Один и доктор разумный, конче то я знаю,
Что вылечил искусством или по случаю,
Но когда стал требовать за то себе плату,
110 "Мне платить,- сказал больной, - деньгам чинить трату!
Прокляты буди тут же и наука злая,
Забыть мою излеча, да лишили рая!"
Гнев его похваляю; коли сказать внуже,
Из всей нашей худобы рассудок всех хуже,
115 Ибо страшит в той час, где веселье блистает,
Совесть угрызая, нам лежать воспрещает.
Он уж безмилосердно поступает с нами,
Будто учитель в школе, стоит за плечами,
Всегда нас журит, но мы о том мыслим мало,
120 Так как у попа время в казанье пропало.
Ей, всуе казнодей криком тем всечасным
Рассудок над чувством поставляют власным,
За божество на земле вменяя, конечно;
Верят, что и в небо он преселит нас вечно,
125 Мыслят, что той едины добро всяко учит.
Хорош рассудок в книге, читать не наскучит,
И я тож держу: но как кто ни размышляет,
А невежда чаще всех доволен бывает.
Из Вольтера
О ДВУХ ЛЮБВЯХ
К госпоже де ***
1 Есть дитя, которого с страхом всяк ласкает,
Сладостным злобу свою смешком прикрывает.
Всюду отбегает, то пред собою водит
Смехи и Веселие; но часто тащится
5 Лютая печаль за ним.

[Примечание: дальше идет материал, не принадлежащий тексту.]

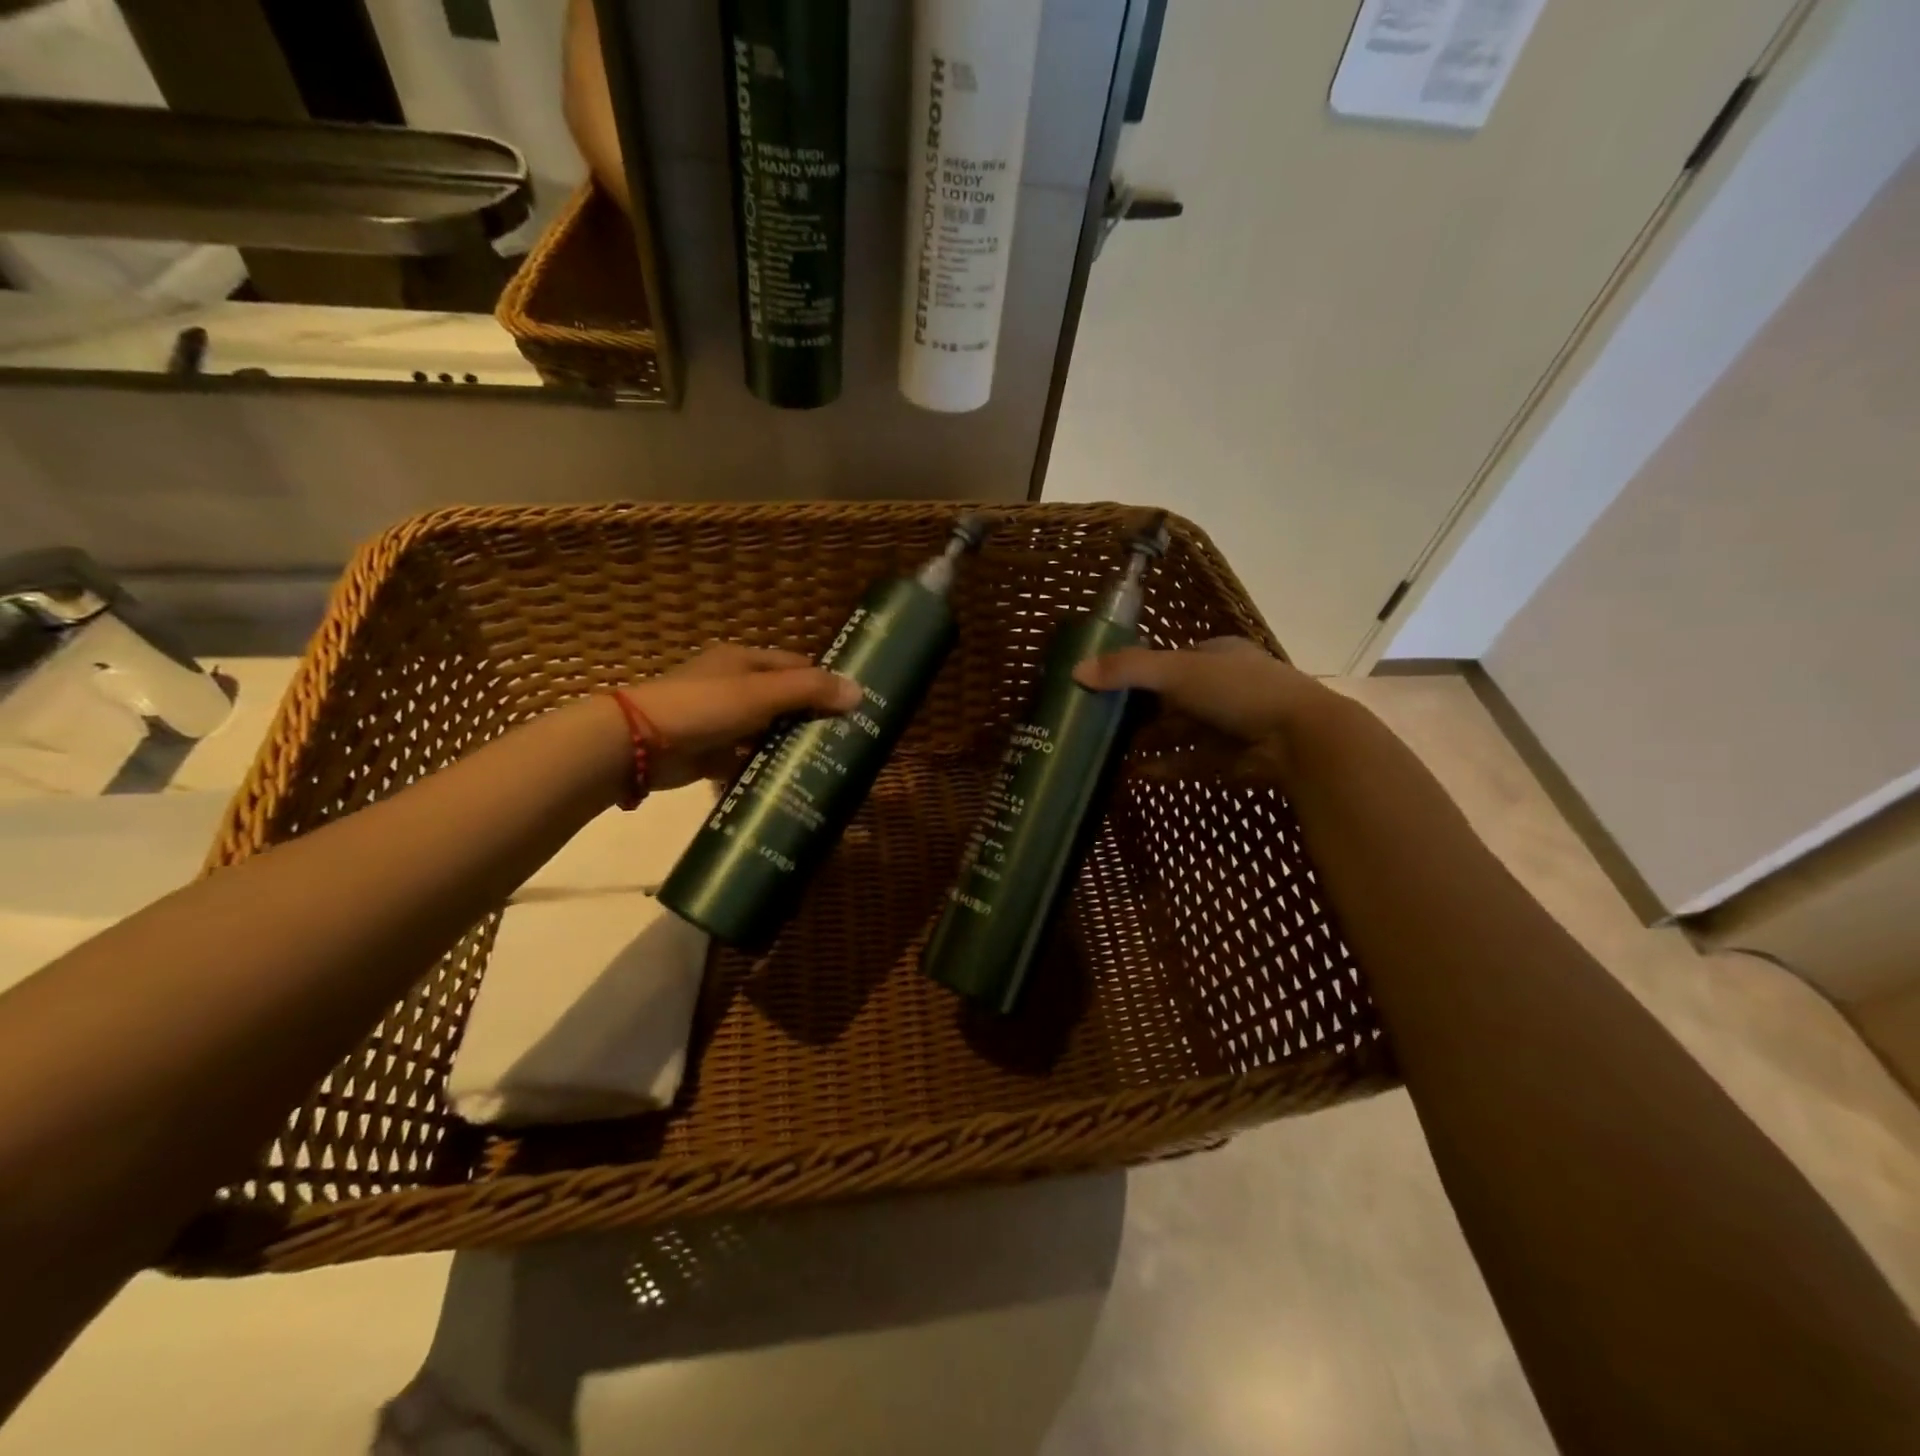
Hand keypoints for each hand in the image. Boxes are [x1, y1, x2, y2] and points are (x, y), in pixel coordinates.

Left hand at [621, 643, 859, 789]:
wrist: (638, 743)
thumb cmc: (704, 706)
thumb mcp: (761, 694)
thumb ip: (809, 691)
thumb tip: (859, 691)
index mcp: (744, 662)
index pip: (796, 666)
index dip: (824, 683)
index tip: (854, 706)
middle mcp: (734, 686)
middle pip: (784, 700)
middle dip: (811, 719)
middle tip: (847, 741)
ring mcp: (721, 720)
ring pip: (767, 732)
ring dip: (789, 746)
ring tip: (827, 765)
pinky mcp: (711, 752)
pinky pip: (746, 758)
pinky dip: (764, 767)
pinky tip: (790, 782)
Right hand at [1073, 638, 1344, 777]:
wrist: (1300, 738)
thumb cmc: (1238, 690)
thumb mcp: (1177, 671)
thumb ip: (1128, 670)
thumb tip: (1076, 672)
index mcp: (1217, 655)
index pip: (1171, 661)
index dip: (1139, 674)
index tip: (1106, 689)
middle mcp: (1224, 687)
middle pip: (1173, 700)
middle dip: (1140, 714)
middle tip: (1103, 727)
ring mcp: (1232, 725)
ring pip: (1182, 733)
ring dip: (1150, 743)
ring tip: (1113, 756)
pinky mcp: (1235, 759)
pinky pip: (1193, 761)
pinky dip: (1167, 767)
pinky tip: (1138, 776)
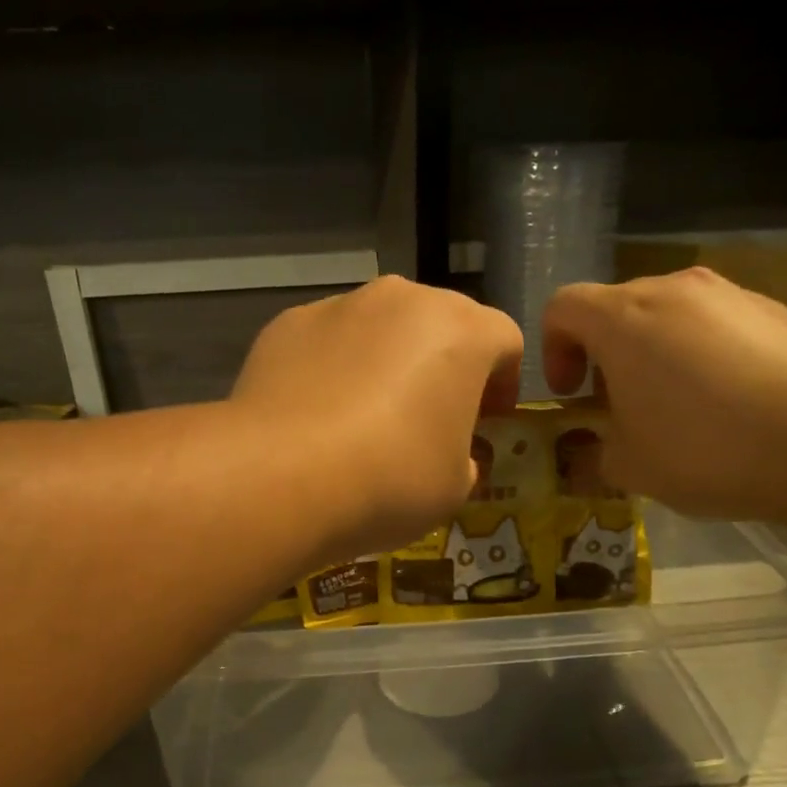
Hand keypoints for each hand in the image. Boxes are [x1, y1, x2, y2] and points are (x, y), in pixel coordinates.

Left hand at [231, 276, 522, 557]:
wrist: (281, 475)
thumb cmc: (391, 479)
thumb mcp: (455, 487)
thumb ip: (466, 458)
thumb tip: (453, 453)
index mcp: (461, 330)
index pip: (505, 340)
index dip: (505, 383)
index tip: (489, 422)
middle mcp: (403, 299)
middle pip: (440, 324)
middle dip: (445, 366)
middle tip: (430, 417)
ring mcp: (339, 306)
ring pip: (380, 328)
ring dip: (387, 362)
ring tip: (365, 419)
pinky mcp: (287, 324)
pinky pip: (328, 342)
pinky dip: (333, 368)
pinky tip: (317, 416)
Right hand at [543, 267, 786, 521]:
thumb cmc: (707, 448)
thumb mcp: (629, 466)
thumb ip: (596, 450)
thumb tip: (600, 447)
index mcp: (624, 318)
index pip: (563, 306)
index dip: (554, 349)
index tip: (572, 394)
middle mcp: (675, 290)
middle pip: (618, 308)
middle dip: (606, 355)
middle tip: (621, 407)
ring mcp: (732, 294)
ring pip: (671, 316)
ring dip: (657, 354)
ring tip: (681, 408)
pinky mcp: (778, 310)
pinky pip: (719, 326)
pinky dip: (706, 355)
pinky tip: (733, 404)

В сердца наши входит
Гибко, покорно; когда там уже вселится -
Дерзко, гордо властвует; когда отлетает -
Того же гнушаяся сердца, презирает.
Есть и другая любовь, дочерь неоспорна
10 Чистого Почтения, в печалях покорна
И в желаниях своих непоколебима;
Добродетель силы ей придает любима,
И Чистосердечие ее ободряет;
Суровости одолеть знает терпеливно
15 И в утехах сладостных растет она дивно.
Сея любви хоть свеча не столько обильна
Блистанием, но весьма приятнее пламя.
Сея богини готов следовать я знамя.
Она мною властвовать самовластно сильна,
20 И подвластным ей мое сердце склонно быти,
Но для тебя лишь одной хочу ей служити.
Из неизвестного автора
<ДРАМАТИЧЕСКИЙ ОТРЫВОК>
ACTE 1
Сцена 1-я
В доме загородном у Доранта. Во Франции.
Филинт
Издавна иже ко мне любовь показуешь,
Ею же мя в вечность си и верность связуешь.
Лучшу милость показать надо мной не можешь,
Как когда печальному сердцу днесь поможешь.
Сестра моя, ея же почтенье известно
К тебе, сколь велико есть и сколь есть нелестно.
Мужа в сих любезного днях, бедна, лишилась,
Тужит, плачет, сетует - совсем сокрушилась.
Оставила общество, от людей отстала,
Ушла к себе в деревню, в горесть тяжку впала,
Заперлась в доме своем; в слезах унывая
Дни и ночи провождает, сердечно рыдая.
Ты своим присутствием можешь утешити:
Прошу, поедем мы к ней, потщись ускорити,
Уговори ю престать от суетной туги;
Велики чрезмерны мне будут те услуги.